10.1161/circ.116.suppl_16.ii_292-b ◽

2007 ◽

Vol 116 (suppl_16) ◽

Author(s):

Christian Heiss ◽

Richard E Sievers ◽

Nicolas Amabile ◽

Tony Y Momma ◽

Shobha Natarajan ◽

...

Keyword(s):

High Resolution ◽

Endothelial Dysfunction ◽

Endothelial Function ◽

Femoral Artery ◽

Reactive Hyperemia ◽

Surrogate Marker ◽

Flow Measurements ◽

Age Related ◽

Age Dependent

In humans, endothelial function serves as a surrogate marker for cardiovascular health and is measured as changes in arterial diameter after temporary ischemia (flow-mediated dilation; FMD). We developed an FMD-related approach to study conduit artery vasodilation in living rats, and demonstrate a reduction in FMD in older versus younger animals consistent with age-related endothelial dysfunction. Diameter and Doppler-flow measurements were obtained from the femoral artery using high-resolution ultrasound (35 MHz).

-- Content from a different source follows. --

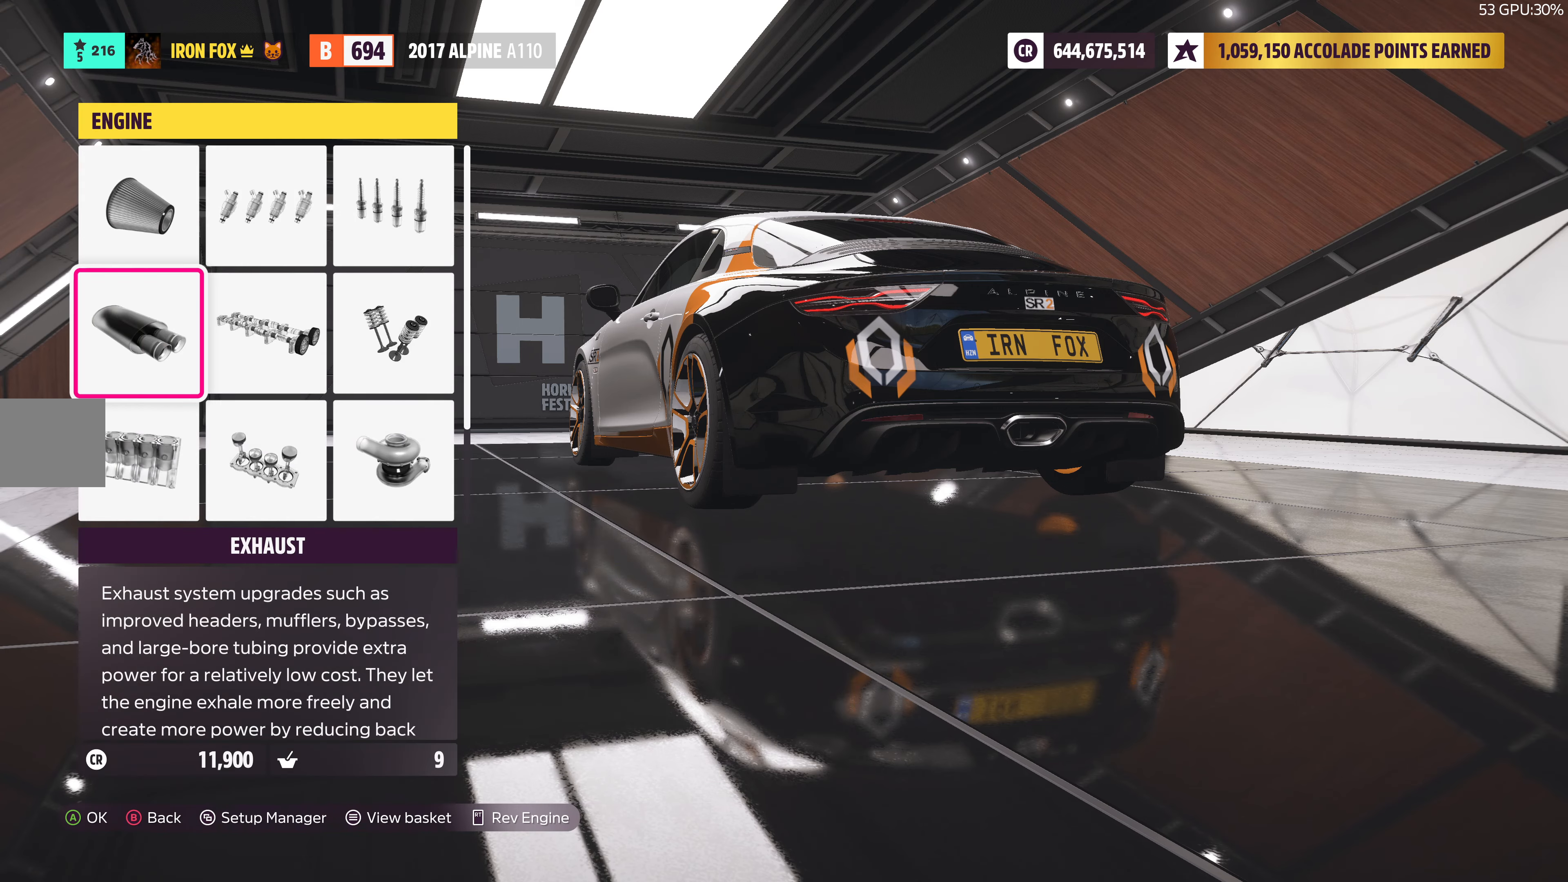
{"buttons": ["DPAD_DOWN"], "left_stick": "center", "right_stick": "center", "events": [[100, "DPAD_DOWN", "down"], [217, "DPAD_DOWN", "up"], [300, "DPAD_DOWN", "down"], [433, "DPAD_DOWN", "up"], [500, "DPAD_DOWN", "down"]]}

We observed dose-dependent vasodilation using both endothelium-dependent and endothelium-independent pharmacologic vasodilators (acetylcholine and nitroglycerine). Flow-dependent vasodilation was observed in response to flow increase induced both by adenosine and local saline infusion. Transient hindlimb ischemia led to reactive hyperemia with sequential flow velocity increase and femoral artery dilation, the latter of which was completely abolished by NO-synthase (NOS) inhibition with L-NMMA. To demonstrate its applicability in a model of endothelial dysfunction, we show that FMD is significantly reduced in older versus younger animals. While FMD was completely NOS-dependent in younger animals, NOS-dependent mechanisms accounted for only half of the FMD in older animals, with the remainder being blocked by charybdotoxin (CTx) and apamin suggesting contribution of endothelium-derived-hyperpolarizing-factor. Using this new integrative physiologic model to reproducibly study FMD in living rats, we show that age-dependent endothelial dysfunction is accompanied by a shift in mechanisms underlying vasodilatory endothelial function.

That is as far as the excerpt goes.